The purpose of Computational Chemistry sub-Core is to provide computational/modeling support for the investigators within the Program Projects. Computational chemistry and molecular modeling techniques will be used to gain structural/functional insight into specific molecular interactions present in the biomolecular complexes studied within different projects of the PPG. This sub-Core will integrate experimental data produced by Projects and other Cores in the Program with theoretical methods in order to produce structural information needed to elucidate the nature of interactions in these biosystems and the relationship between their structure and function. For example, the sub-Core will provide atomistic models for biomolecular complexes like protein L13A-RNA complex, eNOS complex with HSP-90 and caveolin, and HDL-PON1-MPO complex, which are investigated in Projects 3, 2 and 1, respectively, using molecular visualization/building programs (Pymol, SwissPDBViewer, Autodock4 and Modeller), and hydrogen-deuterium exchange and small angle neutron and X-ray scattering calculations. The interaction interface between different components of the complexes will be constructed using docking (Autodock4). The docking experiments will identify specific interactions between amino acid residues for protein-protein complexes, or between RNA nucleotides with amino acid residues for RNA-protein complexes, or between amino acid residues and lipids for lipoproteins. All solvated systems will be subjected to molecular dynamics simulations. The trajectory resulted from the simulation will be analyzed to determine the change in the conformation during simulation, the change in the pattern of H-bonds and salt-bridges, the change in the secondary structure and so forth. To investigate conformational changes that occur on a microsecond scale and are important for the functionality of the biomolecular system, coarse-grained simulations will be performed in which atoms are grouped together in beads and a bead-to-bead simplified force field is used.

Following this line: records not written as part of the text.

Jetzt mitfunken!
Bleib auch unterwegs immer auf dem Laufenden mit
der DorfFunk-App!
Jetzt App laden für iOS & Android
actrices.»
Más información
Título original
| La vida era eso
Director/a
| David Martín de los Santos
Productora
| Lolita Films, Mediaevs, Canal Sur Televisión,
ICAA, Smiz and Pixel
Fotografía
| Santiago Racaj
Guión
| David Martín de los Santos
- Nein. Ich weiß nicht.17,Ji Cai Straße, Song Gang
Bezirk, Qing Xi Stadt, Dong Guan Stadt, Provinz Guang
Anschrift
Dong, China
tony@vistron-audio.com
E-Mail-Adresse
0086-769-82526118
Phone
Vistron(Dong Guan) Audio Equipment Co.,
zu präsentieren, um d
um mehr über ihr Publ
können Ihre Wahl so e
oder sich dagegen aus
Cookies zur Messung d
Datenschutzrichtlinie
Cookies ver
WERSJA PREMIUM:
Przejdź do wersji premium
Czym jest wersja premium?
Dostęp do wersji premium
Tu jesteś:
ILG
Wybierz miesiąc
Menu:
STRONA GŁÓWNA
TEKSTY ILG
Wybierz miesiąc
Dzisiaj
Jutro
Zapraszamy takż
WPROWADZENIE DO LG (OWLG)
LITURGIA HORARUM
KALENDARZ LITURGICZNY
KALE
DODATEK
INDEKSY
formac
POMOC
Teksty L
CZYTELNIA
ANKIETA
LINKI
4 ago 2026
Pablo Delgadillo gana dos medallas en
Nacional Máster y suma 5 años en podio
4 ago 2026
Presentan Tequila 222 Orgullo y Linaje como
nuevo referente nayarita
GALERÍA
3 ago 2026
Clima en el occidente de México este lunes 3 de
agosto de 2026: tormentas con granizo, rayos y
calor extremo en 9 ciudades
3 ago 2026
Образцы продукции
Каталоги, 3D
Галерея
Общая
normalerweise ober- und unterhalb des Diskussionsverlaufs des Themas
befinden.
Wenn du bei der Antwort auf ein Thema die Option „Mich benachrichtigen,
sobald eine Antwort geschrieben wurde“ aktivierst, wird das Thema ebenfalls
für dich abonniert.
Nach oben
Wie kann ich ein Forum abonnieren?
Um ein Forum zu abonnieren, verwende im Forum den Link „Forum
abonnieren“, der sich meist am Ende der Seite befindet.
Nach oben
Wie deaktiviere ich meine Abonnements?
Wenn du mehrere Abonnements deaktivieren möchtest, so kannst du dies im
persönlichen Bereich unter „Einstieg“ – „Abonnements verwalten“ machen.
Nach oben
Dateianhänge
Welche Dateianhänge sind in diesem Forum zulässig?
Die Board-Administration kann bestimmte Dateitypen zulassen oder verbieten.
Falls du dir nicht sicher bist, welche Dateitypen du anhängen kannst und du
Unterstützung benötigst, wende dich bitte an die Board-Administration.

The theoretical understanding resulted from the computational/modeling investigation will be further used by the Projects to design new experiments.

计算化学分核心的目的是为计划项目中的研究人员提供计算/建模支持。计算化学和分子模拟技术将被用来深入了解在PPG不同项目中研究的生物分子复合体中存在的特定分子相互作用的结构/功能。这个分核心将把项目和计划中其他核心产生的实验数据与理论方法结合起来，以产生所需的结构信息，以阐明这些生物系统中相互作用的性质及其结构和功能之间的关系。例如，次核心将提供生物分子复合体的原子模型，如蛋白质L13A-RNA复合体、eNOS与HSP-90和小窝蛋白的复合体，以及高密度脂蛋白-PON1-MPO复合体，这些分别在项目3、2和1中使用分子可视化/构建程序(PYMOL、SwissPDBViewer、Autodock4和Moeller)以及氢-重离子交换和小角中子和X射线散射计算进行研究。复合体不同组件之间的交互界面将使用对接(Autodock4)构建。对接实验将确定蛋白质-蛋白质复合体的氨基酸残基之间、RNA-蛋白质复合体的RNA核苷酸与氨基酸残基之间、或脂蛋白的氨基酸残基与脂类之间的特定相互作用。所有的溶剂化体系都将接受分子动力学模拟。对模拟得到的轨迹进行分析，以确定模拟过程中构象的变化、氢键和盐桥图案的变化、二级结构的变化等。为了研究在微秒尺度上发生的、对生物分子系统的功能很重要的构象变化，将进行粗粒度的模拟，其中原子聚集在珠子中，并使用珠子到珠子的简化力场。从计算/模拟研究中得到的理论理解将进一步被项目用于设计新的实验。